Quizá, la forma más hermosa de estar en la vida no sea ni la una ni la otra, sino el equilibrio difícil entre el ideal y la realidad. Es decir, una acción apasionada y con metas ilusionantes, pero que a la vez sepa atenerse a las restricciones del mundo cotidiano.
Hay épocas en las que la realidad parece pedirnos más de lo que puede darnos. Hoy, para muchas personas es muy difícil comprar un piso, mantener a una familia o encontrar su lugar en el mundo. ¿Qué nos queda hacer entonces? ¿Resignarnos quizá a una forma de estar en el mundo, digna pero resignada?
O enfrentarnos a la caída casi constante en decepciones. Personas en las que hemos depositado esperanzas o confianza, y que nos hieren con su traición. O proyectos ilusionantes, que sin embargo se tuercen, y nos dejan con las manos abiertas, preguntándonos si aquello iba a algún sitio, o si los esfuerzos que nos impusimos merecieron la pena.
Sin embargo, la realidad también puede ser nuestra aliada: Si no dejamos de vivir en ensoñaciones, corremos el riesgo de pasar por la vida sin hacer, realmente, nada de provecho, o en un estado de vaguedad autocomplaciente. Las exigencias de la realidad, esa necesidad constante de optimizar recursos, nos vuelve más perspicaces, más enfocados, y nos fuerza a tener objetivos y hacer algo por lograrlos.
Vivir en «el mundo de las ideas» corre el riesgo de arrastrarnos al estado de los «ninis». Aquellos que, por no encontrar un lugar donde encajar o por esperar una vida que nunca termina de comenzar, ni estudian, ni trabajan, ni se emplean en nada de provecho… Podemos acabar, como Don Quijote, atacando a los molinos, o inventando amores que no existen, o idealizando situaciones que nos golpean con su realidad, mientras vivimos de la sopa boba o culpamos a otros de nuestros problemas.
Sin embargo, la materialidad absoluta, o el absoluto plegamiento a lo tangible, también corre el riesgo de brutalizarnos. De convertirnos en el hombre-masa del que hablaba Ortega y Gasset, satisfecho de sí mismo y sin la inquietud de elevarse por encima de lo inmediato. O de correr por la vida sin freno, «atacando» un objetivo tras otro, pero sin encontrar un final en nuestras actividades, ni paz en su desempeño.
Quizá, la forma más hermosa de estar en la vida no sea ni la una ni la otra, sino el equilibrio difícil entre el ideal y la realidad. Es decir, una acción apasionada y con metas ilusionantes, pero que a la vez sepa atenerse a las restricciones del mundo cotidiano. Esto puede sentirse como un contorsionismo -si nos empeñamos en una perfección imposible- o, en el mejor de los casos, como una danza, si aprendemos a jugar con las situaciones para tornarlas a nuestro favor.

- **INSTRUCCIONES A SEGUIR**
Retoma el texto de arriba sobre el equilibrio entre el ideal y la realidad a partir de su última frase y continúalo.

- **DATOS EXTRAÍDOS**

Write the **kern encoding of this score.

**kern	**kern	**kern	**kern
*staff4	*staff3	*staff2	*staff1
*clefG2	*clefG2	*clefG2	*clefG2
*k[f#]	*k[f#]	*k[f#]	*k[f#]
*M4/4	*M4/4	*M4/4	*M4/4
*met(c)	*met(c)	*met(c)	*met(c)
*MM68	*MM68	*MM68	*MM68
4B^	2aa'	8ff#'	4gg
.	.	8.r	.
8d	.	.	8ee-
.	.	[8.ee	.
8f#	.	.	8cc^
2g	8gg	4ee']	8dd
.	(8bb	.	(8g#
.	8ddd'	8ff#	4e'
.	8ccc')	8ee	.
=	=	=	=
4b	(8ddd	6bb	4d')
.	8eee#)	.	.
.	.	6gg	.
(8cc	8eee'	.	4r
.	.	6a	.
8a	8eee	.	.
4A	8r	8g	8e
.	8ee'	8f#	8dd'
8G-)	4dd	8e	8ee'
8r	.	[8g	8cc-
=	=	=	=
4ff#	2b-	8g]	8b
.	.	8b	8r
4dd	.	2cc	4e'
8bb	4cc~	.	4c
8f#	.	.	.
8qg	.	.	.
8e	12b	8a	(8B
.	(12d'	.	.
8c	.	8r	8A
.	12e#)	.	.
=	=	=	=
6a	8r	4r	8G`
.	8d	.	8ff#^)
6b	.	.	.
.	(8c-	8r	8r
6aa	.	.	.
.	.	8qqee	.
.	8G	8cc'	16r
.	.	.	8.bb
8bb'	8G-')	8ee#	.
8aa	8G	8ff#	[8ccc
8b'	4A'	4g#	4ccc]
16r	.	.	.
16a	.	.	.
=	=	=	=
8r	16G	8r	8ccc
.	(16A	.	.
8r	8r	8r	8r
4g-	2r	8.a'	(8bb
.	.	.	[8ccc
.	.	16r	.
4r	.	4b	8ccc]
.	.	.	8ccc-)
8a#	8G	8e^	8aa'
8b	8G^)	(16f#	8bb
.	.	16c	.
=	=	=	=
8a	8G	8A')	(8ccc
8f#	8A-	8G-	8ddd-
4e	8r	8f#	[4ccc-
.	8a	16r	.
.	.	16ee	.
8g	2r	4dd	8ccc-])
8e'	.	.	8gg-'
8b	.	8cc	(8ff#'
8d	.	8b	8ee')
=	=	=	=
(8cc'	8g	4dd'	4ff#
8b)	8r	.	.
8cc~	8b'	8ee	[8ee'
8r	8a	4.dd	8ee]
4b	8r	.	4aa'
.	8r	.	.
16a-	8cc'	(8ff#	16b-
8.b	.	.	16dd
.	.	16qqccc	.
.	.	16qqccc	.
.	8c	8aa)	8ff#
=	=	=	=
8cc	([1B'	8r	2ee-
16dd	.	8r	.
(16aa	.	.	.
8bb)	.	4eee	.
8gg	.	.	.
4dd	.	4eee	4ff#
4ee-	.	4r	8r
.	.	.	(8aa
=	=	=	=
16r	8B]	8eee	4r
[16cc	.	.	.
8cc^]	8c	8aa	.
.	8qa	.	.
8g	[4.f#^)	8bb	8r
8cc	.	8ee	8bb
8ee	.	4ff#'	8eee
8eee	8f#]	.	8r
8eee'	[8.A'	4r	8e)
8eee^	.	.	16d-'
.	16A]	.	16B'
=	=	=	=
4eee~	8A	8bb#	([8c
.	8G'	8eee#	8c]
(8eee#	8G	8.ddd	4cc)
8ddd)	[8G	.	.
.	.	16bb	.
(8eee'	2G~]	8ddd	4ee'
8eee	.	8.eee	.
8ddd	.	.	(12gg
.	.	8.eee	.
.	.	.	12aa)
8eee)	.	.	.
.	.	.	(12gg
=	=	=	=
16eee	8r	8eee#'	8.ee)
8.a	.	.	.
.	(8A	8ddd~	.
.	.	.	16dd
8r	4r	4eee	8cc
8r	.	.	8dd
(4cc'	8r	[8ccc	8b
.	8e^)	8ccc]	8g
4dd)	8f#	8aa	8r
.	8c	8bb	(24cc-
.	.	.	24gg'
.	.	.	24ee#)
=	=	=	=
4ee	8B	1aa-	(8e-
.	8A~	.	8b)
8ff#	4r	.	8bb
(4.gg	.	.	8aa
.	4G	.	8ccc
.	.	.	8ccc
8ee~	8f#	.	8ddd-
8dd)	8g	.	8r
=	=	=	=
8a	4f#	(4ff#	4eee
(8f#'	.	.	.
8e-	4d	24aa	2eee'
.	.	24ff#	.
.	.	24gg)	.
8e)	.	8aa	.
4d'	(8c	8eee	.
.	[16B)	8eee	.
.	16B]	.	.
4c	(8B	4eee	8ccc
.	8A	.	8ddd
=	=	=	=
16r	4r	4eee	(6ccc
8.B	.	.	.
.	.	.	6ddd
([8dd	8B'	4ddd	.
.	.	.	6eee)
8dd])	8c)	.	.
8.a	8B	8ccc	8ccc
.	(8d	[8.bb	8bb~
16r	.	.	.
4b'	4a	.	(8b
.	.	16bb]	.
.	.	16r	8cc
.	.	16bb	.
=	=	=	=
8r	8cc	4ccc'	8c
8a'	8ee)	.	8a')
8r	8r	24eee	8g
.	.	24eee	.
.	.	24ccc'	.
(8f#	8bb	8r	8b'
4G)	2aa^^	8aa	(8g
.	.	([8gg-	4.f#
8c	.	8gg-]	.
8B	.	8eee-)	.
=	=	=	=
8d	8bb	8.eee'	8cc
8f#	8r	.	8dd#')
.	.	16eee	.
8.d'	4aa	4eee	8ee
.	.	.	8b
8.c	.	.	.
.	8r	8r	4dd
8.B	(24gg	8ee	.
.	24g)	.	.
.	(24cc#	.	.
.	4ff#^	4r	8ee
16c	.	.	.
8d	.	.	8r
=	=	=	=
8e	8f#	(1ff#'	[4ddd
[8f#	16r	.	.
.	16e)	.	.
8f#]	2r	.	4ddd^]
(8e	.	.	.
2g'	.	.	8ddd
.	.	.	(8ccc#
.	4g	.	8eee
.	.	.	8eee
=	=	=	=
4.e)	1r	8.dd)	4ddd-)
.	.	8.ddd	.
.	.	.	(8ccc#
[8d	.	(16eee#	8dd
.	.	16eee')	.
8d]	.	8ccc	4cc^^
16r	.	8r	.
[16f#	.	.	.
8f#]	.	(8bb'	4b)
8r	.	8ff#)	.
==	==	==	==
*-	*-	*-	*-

- **LA RESPUESTA**
Una persona que soñó durante años con una vida extraordinaria puede encontrarse un día haciendo la compra, pagando facturas o apretándose en un metro lleno de gente. Y quizá, precisamente ahí, se decide si sus ideales eran verdaderos: no cuando todo favorecía sus sueños, sino cuando tenían que convivir con la monotonía, las dificultades o la soledad. Cuando conoce renuncias personales o expectativas truncadas por mantenerse en un camino vocacional.
Quizá, lo único hermoso que puede encontrarse en estas situaciones de poco brillo, es el saberse fiel a uno mismo. Probablemente, sean estos momentos los que se conviertan en prueba verdadera de constancia: a un ideal, a una persona, a un objetivo -aunque quizá aún parezca lejano…-. Pero, como diría Camilo José Cela, su único mérito fue el de «su voluntad y su paciencia o, si mejor lo queréis, su esperanza.» Esto no me parecen sólo palabras de aliento. Me parece una estrella polar para cualquiera que se encuentre en ese difícil equilibrio entre realidad y los sueños, y que quiera hacer el mundo más hermoso a través de su trabajo, por más incierto o difícil que éste pueda parecer.
En concreto, quiero dirigirme a aquellas personas que alimentan una vocación artística o literaria, y que danzan en este equilibrio de inseguridad económica o vital, renuncias personales, incertidumbre y dudas… Quizá merezca la pena llenar la realidad con nuestros sueños, no para escapar de ella, sino para transformarla.